Isto é francamente positivo. Nunca antes, desde a independência, vivemos situação idêntica.
Porém, a experiência de longos anos diz-nos que este tipo de sol costuma ser de pouca duração. Rapidamente pode aparecer outra moda e as prioridades passarão a ser canalizadas para outros objectivos. Com efeito, são várias as ameaças que se deparam a este processo. Desde logo, a mentalidade e a cultura institucional prevalecente. Isto ficou patente no formato do Fórum Nacional sobre a implementação dos Programas Integrados de Desenvolvimento Rural e Combate à Pobreza (PIMDRCP) e dos seminários provinciais que se lhe seguiram onde a abordagem top down (de cima para baixo) e o paternalismo e o assistencialismo fizeram marca.
Desta forma, não haverá participação activa e consciente, e, consequentemente, sustentabilidade. Mas também a corrupção, que pode fazer com que as prioridades venham a ser cometidas à implantação de infra-estruturas, em prejuízo do reforço das capacidades, sem as quais a sustentabilidade estará também em causa. A resistência à transferência de verbas para os municípios sob os mais diversos pretextos e a prioridade que será dada ao investimento nas cidades – não nos esqueçamos que 2012 está à porta – são outras ameaças à descentralização e municipalização do desenvolvimento e ao desenvolvimento rural.
Tenho referido que a construção de casas nas cidades, sendo obra meritória, encerra o perigo de permitir auto-estradas que estimularão ainda mais o êxodo rural.
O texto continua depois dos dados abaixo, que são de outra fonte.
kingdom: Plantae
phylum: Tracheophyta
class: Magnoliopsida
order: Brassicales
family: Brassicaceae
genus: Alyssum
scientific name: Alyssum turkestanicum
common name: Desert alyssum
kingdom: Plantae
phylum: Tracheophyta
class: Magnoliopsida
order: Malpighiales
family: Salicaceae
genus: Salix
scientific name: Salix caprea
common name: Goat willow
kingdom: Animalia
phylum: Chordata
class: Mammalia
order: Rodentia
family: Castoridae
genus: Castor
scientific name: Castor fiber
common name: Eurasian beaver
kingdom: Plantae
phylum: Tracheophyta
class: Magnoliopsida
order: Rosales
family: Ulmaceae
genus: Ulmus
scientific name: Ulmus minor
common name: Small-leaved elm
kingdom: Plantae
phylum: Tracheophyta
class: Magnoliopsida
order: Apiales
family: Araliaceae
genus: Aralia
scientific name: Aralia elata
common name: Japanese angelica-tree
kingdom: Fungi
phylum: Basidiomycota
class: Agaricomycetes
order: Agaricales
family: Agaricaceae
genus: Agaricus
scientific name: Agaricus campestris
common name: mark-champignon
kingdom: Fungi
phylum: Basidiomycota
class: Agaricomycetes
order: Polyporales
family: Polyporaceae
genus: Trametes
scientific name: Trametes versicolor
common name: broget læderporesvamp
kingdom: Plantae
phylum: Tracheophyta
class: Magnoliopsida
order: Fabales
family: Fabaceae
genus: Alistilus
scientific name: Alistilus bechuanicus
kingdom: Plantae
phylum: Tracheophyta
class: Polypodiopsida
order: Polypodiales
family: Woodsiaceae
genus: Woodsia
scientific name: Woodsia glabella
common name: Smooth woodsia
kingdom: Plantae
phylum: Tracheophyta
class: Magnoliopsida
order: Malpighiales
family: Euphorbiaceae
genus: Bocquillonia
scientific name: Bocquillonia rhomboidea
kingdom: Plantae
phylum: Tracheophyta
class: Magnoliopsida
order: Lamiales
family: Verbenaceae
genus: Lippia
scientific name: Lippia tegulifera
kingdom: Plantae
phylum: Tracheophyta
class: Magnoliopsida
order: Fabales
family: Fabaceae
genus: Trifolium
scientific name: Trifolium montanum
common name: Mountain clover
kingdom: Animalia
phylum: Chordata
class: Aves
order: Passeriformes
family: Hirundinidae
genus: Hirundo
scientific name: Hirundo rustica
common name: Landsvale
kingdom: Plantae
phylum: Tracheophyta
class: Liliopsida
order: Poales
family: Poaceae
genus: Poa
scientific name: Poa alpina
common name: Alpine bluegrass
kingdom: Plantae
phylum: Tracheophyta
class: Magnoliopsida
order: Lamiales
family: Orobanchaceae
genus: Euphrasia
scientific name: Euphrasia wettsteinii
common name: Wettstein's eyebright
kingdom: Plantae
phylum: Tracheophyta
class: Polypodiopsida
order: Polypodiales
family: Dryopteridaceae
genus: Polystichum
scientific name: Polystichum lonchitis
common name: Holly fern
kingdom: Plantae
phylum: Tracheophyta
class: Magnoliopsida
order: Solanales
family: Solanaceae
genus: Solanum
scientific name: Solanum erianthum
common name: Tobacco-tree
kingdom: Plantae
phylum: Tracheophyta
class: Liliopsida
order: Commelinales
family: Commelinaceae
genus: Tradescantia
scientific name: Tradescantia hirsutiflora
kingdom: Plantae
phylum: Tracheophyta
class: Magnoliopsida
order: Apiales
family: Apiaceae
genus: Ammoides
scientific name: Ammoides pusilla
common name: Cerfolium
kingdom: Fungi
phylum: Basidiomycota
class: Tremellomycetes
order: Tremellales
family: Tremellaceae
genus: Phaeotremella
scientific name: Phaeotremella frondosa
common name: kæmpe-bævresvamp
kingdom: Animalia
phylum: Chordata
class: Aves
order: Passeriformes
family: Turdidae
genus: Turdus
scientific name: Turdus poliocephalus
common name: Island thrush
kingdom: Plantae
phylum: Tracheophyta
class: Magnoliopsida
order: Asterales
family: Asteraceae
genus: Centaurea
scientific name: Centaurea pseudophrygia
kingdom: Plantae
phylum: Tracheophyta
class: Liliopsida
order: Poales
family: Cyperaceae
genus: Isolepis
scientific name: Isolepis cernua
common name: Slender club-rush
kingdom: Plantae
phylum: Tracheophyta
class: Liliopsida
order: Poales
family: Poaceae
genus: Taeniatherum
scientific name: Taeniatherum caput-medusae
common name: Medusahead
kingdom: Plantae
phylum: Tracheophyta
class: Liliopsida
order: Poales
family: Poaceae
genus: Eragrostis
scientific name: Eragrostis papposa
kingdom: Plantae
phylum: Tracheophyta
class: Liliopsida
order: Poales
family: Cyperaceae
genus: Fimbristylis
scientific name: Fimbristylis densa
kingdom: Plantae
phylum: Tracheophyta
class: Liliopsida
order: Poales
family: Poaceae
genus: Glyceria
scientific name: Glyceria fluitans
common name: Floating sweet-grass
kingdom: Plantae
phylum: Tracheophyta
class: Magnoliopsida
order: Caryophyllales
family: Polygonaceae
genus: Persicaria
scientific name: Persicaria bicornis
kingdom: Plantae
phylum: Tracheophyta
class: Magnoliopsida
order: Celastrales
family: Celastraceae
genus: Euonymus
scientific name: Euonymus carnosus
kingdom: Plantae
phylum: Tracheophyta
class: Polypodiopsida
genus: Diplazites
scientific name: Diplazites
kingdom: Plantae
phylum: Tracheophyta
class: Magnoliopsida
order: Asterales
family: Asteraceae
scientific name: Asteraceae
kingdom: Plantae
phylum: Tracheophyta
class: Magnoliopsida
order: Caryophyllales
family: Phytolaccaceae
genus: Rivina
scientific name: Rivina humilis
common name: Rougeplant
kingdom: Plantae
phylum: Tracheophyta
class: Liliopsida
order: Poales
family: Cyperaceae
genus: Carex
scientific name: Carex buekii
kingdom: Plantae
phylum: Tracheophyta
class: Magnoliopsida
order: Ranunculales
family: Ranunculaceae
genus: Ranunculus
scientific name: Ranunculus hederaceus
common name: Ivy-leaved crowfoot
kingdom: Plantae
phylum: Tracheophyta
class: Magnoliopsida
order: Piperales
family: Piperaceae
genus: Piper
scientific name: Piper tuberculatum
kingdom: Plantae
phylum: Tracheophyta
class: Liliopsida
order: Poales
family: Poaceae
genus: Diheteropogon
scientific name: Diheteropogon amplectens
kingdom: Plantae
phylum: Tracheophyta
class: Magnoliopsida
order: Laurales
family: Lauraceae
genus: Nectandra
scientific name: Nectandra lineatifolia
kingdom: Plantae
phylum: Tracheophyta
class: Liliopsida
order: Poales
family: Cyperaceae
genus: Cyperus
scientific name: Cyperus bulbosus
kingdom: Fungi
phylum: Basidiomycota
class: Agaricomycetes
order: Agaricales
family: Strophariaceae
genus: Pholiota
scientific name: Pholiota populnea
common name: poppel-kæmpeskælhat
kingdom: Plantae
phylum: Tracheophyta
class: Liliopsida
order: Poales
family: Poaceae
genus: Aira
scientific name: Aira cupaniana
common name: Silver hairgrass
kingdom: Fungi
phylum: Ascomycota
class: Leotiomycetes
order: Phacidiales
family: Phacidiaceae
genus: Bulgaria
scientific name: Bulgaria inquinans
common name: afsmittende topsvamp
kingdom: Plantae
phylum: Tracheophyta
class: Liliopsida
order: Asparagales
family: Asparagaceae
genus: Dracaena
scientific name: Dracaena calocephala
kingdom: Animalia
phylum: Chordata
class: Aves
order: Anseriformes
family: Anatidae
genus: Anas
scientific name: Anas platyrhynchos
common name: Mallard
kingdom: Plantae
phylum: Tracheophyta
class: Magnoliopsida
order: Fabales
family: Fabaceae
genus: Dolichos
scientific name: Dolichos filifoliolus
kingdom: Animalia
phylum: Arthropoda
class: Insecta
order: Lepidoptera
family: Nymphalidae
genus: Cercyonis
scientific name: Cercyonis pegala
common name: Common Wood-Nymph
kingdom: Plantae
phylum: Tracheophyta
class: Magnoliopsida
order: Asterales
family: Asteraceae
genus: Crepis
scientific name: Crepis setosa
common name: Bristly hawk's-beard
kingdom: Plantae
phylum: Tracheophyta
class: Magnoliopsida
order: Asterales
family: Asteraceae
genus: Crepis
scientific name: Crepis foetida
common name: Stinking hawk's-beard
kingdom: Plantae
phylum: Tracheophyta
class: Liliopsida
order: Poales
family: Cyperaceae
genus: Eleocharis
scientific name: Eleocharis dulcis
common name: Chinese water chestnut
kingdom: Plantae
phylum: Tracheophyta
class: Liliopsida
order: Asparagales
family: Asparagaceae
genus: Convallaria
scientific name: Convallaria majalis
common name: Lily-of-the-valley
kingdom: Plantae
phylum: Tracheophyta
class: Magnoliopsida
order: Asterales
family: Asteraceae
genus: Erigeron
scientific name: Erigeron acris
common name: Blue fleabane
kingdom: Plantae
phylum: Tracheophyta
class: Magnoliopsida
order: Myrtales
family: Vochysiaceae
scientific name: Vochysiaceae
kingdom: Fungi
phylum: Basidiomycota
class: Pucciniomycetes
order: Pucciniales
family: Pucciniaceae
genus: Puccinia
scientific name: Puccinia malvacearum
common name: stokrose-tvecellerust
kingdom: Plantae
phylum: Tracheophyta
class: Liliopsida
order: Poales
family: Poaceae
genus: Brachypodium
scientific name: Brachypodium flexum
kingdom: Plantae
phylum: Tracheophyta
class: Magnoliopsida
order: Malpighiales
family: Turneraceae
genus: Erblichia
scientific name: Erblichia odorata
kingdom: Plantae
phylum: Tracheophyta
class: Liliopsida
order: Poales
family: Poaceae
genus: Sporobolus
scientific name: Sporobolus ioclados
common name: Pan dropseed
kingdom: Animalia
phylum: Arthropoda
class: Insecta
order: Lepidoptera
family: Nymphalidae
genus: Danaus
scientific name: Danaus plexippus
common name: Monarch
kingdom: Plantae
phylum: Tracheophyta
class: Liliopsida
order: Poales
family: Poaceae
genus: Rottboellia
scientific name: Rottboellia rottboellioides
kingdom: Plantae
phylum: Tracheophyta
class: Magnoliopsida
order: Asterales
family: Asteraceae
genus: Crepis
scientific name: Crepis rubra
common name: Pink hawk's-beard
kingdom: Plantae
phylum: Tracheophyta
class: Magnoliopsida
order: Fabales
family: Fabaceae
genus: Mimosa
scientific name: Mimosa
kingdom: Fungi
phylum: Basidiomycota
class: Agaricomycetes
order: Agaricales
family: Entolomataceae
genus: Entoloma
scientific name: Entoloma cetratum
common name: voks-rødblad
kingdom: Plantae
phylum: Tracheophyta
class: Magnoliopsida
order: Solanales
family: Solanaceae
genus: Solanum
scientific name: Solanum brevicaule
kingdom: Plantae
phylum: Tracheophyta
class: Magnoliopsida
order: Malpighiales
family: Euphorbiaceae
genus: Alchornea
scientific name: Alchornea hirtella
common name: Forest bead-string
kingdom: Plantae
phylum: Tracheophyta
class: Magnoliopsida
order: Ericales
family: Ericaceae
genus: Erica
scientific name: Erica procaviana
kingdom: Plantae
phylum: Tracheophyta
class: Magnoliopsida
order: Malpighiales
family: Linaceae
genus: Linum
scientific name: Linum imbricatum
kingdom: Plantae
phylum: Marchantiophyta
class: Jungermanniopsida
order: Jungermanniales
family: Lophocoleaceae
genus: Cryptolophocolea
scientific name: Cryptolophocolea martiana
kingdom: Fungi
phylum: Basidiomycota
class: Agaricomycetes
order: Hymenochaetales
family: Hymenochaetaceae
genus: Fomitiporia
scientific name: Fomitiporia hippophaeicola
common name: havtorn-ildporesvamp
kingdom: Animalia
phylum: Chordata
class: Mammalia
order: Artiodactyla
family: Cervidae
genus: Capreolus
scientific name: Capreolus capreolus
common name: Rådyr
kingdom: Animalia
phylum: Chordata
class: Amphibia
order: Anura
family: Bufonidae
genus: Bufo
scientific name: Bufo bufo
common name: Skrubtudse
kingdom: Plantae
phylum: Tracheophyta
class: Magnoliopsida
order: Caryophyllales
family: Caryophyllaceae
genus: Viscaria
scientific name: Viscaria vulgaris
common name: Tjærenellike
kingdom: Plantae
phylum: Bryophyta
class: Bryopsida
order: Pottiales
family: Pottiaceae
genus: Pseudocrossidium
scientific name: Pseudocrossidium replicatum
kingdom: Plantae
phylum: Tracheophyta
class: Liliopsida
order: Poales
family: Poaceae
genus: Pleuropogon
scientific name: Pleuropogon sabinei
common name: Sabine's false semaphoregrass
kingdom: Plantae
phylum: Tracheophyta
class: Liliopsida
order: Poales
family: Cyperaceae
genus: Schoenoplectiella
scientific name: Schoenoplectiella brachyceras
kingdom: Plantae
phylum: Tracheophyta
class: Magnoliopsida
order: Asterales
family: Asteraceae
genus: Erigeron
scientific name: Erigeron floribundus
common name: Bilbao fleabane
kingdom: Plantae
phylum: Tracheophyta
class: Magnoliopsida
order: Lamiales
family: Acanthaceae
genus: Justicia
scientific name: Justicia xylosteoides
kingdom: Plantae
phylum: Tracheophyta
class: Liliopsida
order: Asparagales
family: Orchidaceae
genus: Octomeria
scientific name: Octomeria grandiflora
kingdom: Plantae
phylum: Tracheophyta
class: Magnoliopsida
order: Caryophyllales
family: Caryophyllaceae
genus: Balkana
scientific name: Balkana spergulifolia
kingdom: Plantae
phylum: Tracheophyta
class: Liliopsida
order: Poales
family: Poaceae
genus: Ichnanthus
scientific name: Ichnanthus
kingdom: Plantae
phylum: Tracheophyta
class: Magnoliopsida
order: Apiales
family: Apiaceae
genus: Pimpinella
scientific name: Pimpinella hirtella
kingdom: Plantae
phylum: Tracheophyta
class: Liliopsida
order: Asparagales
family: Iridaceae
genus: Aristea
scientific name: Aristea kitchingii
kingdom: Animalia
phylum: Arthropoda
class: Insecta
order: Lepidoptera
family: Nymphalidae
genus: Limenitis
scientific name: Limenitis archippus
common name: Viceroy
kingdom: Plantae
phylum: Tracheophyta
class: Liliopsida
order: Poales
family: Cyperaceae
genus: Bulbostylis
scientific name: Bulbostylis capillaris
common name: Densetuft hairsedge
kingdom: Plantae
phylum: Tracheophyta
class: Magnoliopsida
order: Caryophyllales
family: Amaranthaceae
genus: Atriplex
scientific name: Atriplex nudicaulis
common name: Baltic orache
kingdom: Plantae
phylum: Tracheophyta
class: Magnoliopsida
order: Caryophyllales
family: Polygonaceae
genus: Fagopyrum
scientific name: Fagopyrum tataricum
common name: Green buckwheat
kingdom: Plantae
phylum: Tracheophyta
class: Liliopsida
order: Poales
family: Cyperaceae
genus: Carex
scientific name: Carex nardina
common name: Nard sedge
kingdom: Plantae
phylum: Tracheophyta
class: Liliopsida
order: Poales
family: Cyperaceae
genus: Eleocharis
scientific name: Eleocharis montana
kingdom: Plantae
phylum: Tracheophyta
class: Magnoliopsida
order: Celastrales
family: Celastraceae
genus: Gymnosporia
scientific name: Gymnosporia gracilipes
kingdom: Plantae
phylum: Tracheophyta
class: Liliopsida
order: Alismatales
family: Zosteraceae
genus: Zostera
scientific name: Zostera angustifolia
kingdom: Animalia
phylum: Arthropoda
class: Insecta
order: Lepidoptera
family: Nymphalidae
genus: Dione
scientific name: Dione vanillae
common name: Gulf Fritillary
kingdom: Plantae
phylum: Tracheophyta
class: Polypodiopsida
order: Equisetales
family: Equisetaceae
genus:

A melhor forma de evitar desvios futuros será o reforço das capacidades institucionais municipais. Há cerca de trinta anos um amigo defendia que os melhores quadros do país deveriam ser colocados nos municípios, de modo a não apenas dirigirem as Administrações, mas também a poderem capacitar os recursos humanos locais, do ponto de vista político e técnico. Acho que essa ideia mantém toda a sua pertinência e actualidade. O Estado deveria, na minha opinião, realizar um investimento gigantesco que permitisse a instalação de empresas, de partidos políticos, de organizações da sociedade civil, de igrejas. Que pudessem contribuir para melhorar a oferta de serviços, fundamental para um combate eficaz à pobreza, mas também para a criação de uma massa critica capaz de decidir e influenciar decisões avisadas sobre o desenvolvimento dos seus municípios e do país em geral, e sobre a participação dos cidadãos e das instituições e organizações nesse mesmo desenvolvimento.
Como disse na conversa anterior, o combate à pobreza exige um maior acesso aos serviços por parte da população, e tais serviços não podem ser apenas nas áreas da saúde e da educação, deixando os projectos económicos para a responsabilidade dos órgão centrais: como certos discursos continuam a fazer crer. A desejada diversificação da economia deve começar com projectos concretos, que permitam inclusão, não apenas na materialização, mas também na concepção. A agricultura familiar, o comércio rural, as actividades rurais não agrícolas e a dinamização de pequenas indústrias capazes de gerar emprego e rendimentos são aspectos fundamentais a ter em conta. Por isso não estou de acordo que se continuem a aprovar projectos megalómanos para a agricultura empresarial, como ainda aconteceu nos últimos meses do ano passado, para os quais os municípios não são ouvidos, e mesmo que o fossem, não detêm capacidade crítica suficiente para argumentar sobre a sua inadequação. Tais empreendimentos exigem demasiados recursos financeiros, geram poucos empregos para as populações locais e quase nenhuns para as mulheres.
Os ventos que sopram do norte de África são um sinal de que os perigos que comportam a desigualdade e a exclusão social são bem reais. Em África e em Angola temos o mau hábito de não aprender lições com o outro, pois pensamos que são sempre imunes. Uma das conclusões da reunião de Janeiro último do Fórum Económico Mundial, que anualmente em Davos, na Suiça, junta as elites da economia mundial, foi que o agravamento das desigualdades sociais é o risco mais grave que o mundo corre nas próximas décadas. Não se reconheceu, no entanto, que esse agravamento é fruto das políticas que têm sido defendidas em Davos ao longo dos últimos anos. Políticas essas que nós, em muitos casos, insistimos em prosseguir.